* Instructions to follow
Reproduce the passage of the forum thread on the British war in Afghanistan from "# Afghan fighting" to "out the truth.".

* Excerpt provided
# Afghan fighting was "fruitless and expensive".



## Mindful (Oct 27, 2014)

Too few British troops were sent, too lightly armed, without sufficient helicopters to do the job, argues Sky's Sam Kiley.

Two men, successive commanders of the Special Air Service, gave the same advice to their superiors.

One even drove the length of Helmand in an unarmoured Land Rover to seek out the truth.

The first to conduct the reconnaissance, in late 2005, met with tribal elders, drug khans and ordinary farmers, and reported back with these words: "There isn't an insurgency in Helmand - but we can give you one."

The next, who also toured the southern Afghan province where opium farmers quietly produced some 70% of the world's heroin base, came back more specific advice.

Afghan Fighting Was Fruitless And Expensive


----------



## gtopa1 (Oct 27, 2014)

Mindful said:


> Too few British troops were sent, too lightly armed, without sufficient helicopters to do the job, argues Sky's Sam Kiley.
> 
> Two men, successive commanders of the Special Air Service, gave the same advice to their superiors.
> 
> ...



By 2005 the Taliban was defeated and the drug lords ruled. I wonder if they still do?

Greg


----------



## Mindful (Oct 27, 2014)

*Eight Lessons we won't learn fromAfghanistan.*

*1. Never invade Afghanistan*
This was Britain’s fourth war in Afghanistan – and really the lesson should have been learned after the first one in 1842 when at least 16,000 British servicemen, women, children were butchered, froze to death, or were captured on the ignominious retreat from Kabul.

The point about the Afghans – and if the British imperial experience didn’t remind us of this, the more recent Soviet one should have done – is that war is their national sport and they will always win in the end. As the Taliban famously boast: “You have the watches. We have the time.”

[Data entries]

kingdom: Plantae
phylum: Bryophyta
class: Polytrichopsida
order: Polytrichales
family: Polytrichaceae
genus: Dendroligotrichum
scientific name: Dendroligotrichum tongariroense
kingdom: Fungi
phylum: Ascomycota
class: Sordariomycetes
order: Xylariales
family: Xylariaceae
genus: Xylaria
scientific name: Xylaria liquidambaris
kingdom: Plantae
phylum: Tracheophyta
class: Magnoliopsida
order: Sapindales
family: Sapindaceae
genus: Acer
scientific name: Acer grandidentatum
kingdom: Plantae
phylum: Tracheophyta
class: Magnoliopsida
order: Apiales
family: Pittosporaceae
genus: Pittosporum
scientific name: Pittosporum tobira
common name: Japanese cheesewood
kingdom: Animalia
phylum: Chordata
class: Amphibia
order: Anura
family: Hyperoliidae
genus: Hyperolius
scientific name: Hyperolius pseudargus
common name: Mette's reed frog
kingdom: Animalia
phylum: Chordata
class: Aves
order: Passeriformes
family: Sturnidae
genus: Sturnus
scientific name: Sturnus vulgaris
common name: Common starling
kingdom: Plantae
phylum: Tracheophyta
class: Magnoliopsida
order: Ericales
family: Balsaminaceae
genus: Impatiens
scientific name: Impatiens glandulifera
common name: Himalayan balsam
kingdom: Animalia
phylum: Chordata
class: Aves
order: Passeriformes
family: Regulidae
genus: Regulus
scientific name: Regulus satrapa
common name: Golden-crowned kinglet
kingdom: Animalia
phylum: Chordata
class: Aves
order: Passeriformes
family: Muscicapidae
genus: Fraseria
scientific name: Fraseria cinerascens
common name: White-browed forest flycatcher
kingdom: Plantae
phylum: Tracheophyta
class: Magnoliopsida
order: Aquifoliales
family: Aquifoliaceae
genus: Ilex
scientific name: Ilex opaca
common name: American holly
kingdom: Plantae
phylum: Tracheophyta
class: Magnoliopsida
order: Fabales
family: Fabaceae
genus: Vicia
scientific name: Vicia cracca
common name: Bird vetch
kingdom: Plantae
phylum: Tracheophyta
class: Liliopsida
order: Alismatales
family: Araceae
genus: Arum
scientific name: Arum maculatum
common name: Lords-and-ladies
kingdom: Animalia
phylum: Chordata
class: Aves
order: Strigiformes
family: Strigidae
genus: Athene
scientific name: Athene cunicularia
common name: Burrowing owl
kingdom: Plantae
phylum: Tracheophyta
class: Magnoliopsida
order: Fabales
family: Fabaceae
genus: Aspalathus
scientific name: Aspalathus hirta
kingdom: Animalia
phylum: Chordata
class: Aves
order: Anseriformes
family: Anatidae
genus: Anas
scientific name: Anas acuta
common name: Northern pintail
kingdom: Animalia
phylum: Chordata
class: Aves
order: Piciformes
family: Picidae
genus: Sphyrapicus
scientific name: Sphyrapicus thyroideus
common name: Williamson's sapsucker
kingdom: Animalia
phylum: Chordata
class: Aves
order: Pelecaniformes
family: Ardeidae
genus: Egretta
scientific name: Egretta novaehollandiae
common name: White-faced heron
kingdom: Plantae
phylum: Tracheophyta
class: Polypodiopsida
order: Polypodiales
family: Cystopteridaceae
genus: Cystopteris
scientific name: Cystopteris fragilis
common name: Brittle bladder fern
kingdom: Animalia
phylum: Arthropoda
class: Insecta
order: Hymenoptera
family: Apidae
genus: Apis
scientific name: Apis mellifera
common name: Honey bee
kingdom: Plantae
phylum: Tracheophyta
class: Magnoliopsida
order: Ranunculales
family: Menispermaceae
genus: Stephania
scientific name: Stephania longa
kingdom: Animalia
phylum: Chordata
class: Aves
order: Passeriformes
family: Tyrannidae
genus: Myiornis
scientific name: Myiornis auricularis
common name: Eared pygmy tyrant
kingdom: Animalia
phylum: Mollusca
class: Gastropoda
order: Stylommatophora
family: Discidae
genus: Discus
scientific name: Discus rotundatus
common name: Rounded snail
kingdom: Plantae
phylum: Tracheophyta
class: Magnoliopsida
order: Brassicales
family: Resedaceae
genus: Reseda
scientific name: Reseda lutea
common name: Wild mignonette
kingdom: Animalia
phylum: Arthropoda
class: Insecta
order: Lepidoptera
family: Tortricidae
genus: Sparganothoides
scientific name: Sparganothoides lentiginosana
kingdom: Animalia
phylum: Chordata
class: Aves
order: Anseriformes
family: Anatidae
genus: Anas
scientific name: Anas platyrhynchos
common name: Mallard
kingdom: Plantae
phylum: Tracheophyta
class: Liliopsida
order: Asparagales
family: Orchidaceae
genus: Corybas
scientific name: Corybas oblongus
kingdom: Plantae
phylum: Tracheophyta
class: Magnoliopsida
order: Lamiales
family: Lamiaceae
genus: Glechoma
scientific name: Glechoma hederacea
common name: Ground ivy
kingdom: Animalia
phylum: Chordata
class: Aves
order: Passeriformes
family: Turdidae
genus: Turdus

* Answer for this exercise
# Afghan fighting was "fruitless and expensive".



## Mindful (Oct 27, 2014)

Too few British troops were sent, too lightly armed, without sufficient helicopters to do the job, argues Sky's Sam Kiley.

Two men, successive commanders of the Special Air Service, gave the same advice to their superiors.

One even drove the length of Helmand in an unarmoured Land Rover to seek out the truth.